Tüm hikayeyi duyunca ise Violet, 'Oğlumun o paragöz
yaşlı ile ilişkisini iyi tutabilmesi için sözümü tutmam gerekecek anlaşılan.' diye
düşündü.
Violet, "Eh, o Yaşlı ile bu kadar yakınlaşman iyi
olmuş. Peki ya anlatman gereken başka bir şey var mı?" diye sordu
sorgular bir biçimde. Anlaşılan annelik içgüdüsü diğer tüm içgüdülerden güçlü
bir şeydi.
Noah bir an ne diyeceğini bilemedi. Fakat sonra tam anlatmaya
başlayacaktı ki sistem onu durdurdu.
[Uyarı! Kullanıcı şu an için Sistem'i açıklayacak niteliklere
sahip değildir. Bu sebeple kimseye Sistem'i açıklayamaz. Açıkladığı takdirde
kullanıcının tüm yaşamsal fonksiyonları kesilecektir.]

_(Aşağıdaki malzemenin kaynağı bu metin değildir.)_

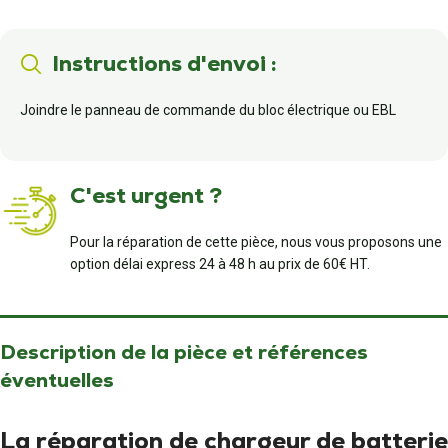
Instructions d'envoi :
Joindre le panneau de commande du bloc électrique ou EBL
C'est urgent ?
Pour la réparation de cette pièce, nous vous proposons une
option délai express 24 à 48 h au prix de 60€ HT.
Description de la pièce et références
éventuelles
La réparation de chargeur de batterie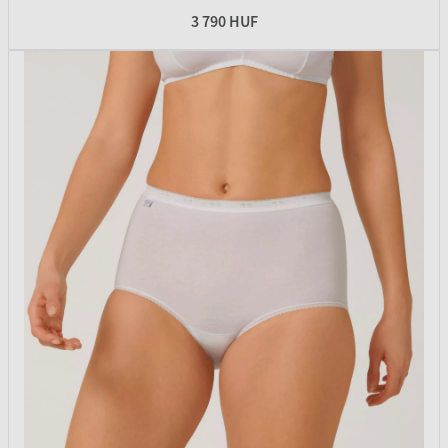
3 790 HUF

Noah bunu görünce sertçe yutkundu ve "Y... Yok bir şey
anneciğim..." diyebildi zar zor.
Oldukça korkmuştu fakat bunu belli etmemek için elinden geleni
yapıyordu.
Bu yüzden konuyu değiştirmek amacıyla, "Anne şey...
aklıma geldi de. Sen şu an ne kadar güçlüsün?" diye büyük bir
parça keserken sordu.
Violet, oğlunun bu ani tavır değişikliği karşısında şüphelendi.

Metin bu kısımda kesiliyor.